=== TRY IT ===
Your answer must hold only the lines below from the line containing "968 12 15.51" through the line containing "341 253 14.40", each reproduced exactly.

Dataset items
=== Section Start ===

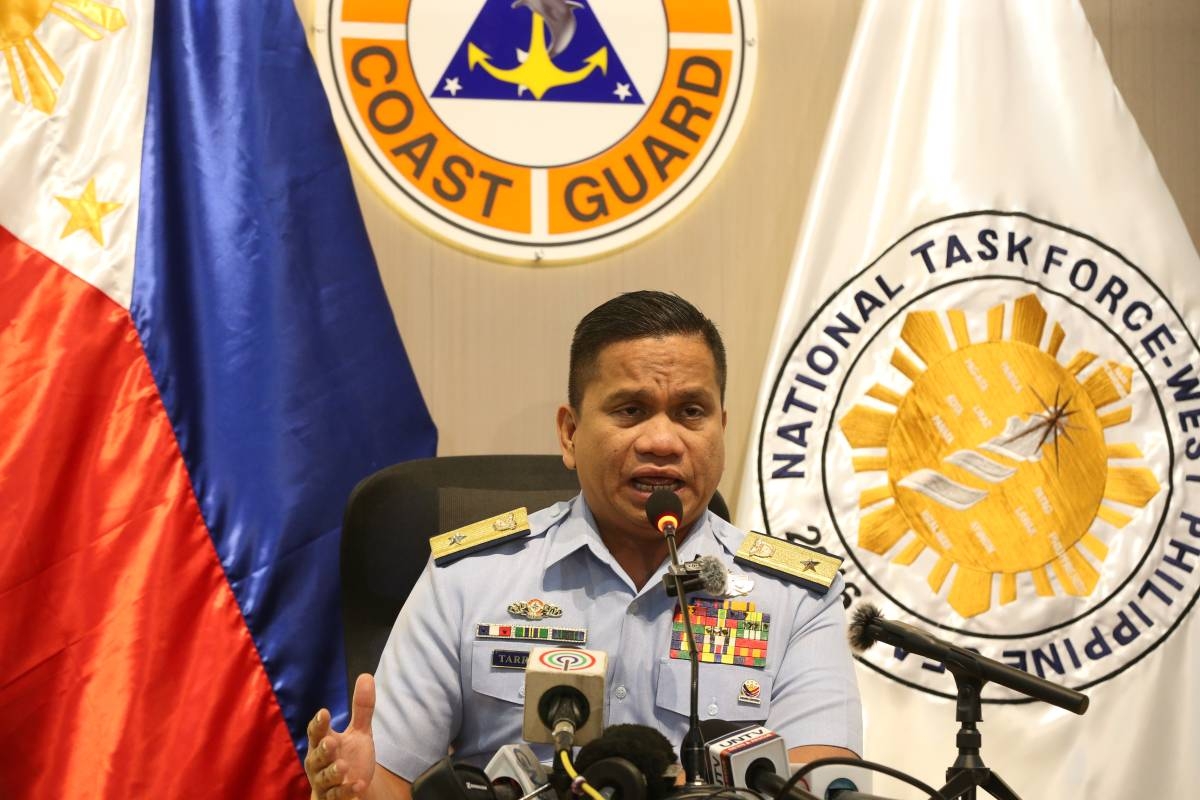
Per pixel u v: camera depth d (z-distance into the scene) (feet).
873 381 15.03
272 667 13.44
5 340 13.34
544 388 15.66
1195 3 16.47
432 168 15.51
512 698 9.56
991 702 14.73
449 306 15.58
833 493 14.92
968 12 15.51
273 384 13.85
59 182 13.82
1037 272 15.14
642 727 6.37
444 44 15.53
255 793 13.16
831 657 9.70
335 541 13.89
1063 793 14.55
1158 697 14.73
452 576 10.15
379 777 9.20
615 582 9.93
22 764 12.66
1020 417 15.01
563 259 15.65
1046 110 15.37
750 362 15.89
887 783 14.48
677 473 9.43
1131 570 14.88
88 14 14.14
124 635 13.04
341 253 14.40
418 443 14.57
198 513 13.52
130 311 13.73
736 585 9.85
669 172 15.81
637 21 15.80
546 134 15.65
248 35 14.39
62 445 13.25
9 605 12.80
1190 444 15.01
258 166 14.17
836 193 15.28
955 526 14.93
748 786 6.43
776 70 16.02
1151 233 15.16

=== Section End ===

=== RESULT ===
968 12 15.51
273 384 13.85
59 182 13.82
1037 272 15.14
642 727 6.37
444 44 15.53
255 793 13.16
831 657 9.70
335 541 13.89
1063 793 14.55
1158 697 14.73
452 576 10.15
379 777 9.20
615 582 9.93
22 764 12.66
1020 417 15.01
563 259 15.65
1046 110 15.37
750 362 15.89
887 783 14.48
677 473 9.43
1131 570 14.88
88 14 14.14
124 635 13.04
341 253 14.40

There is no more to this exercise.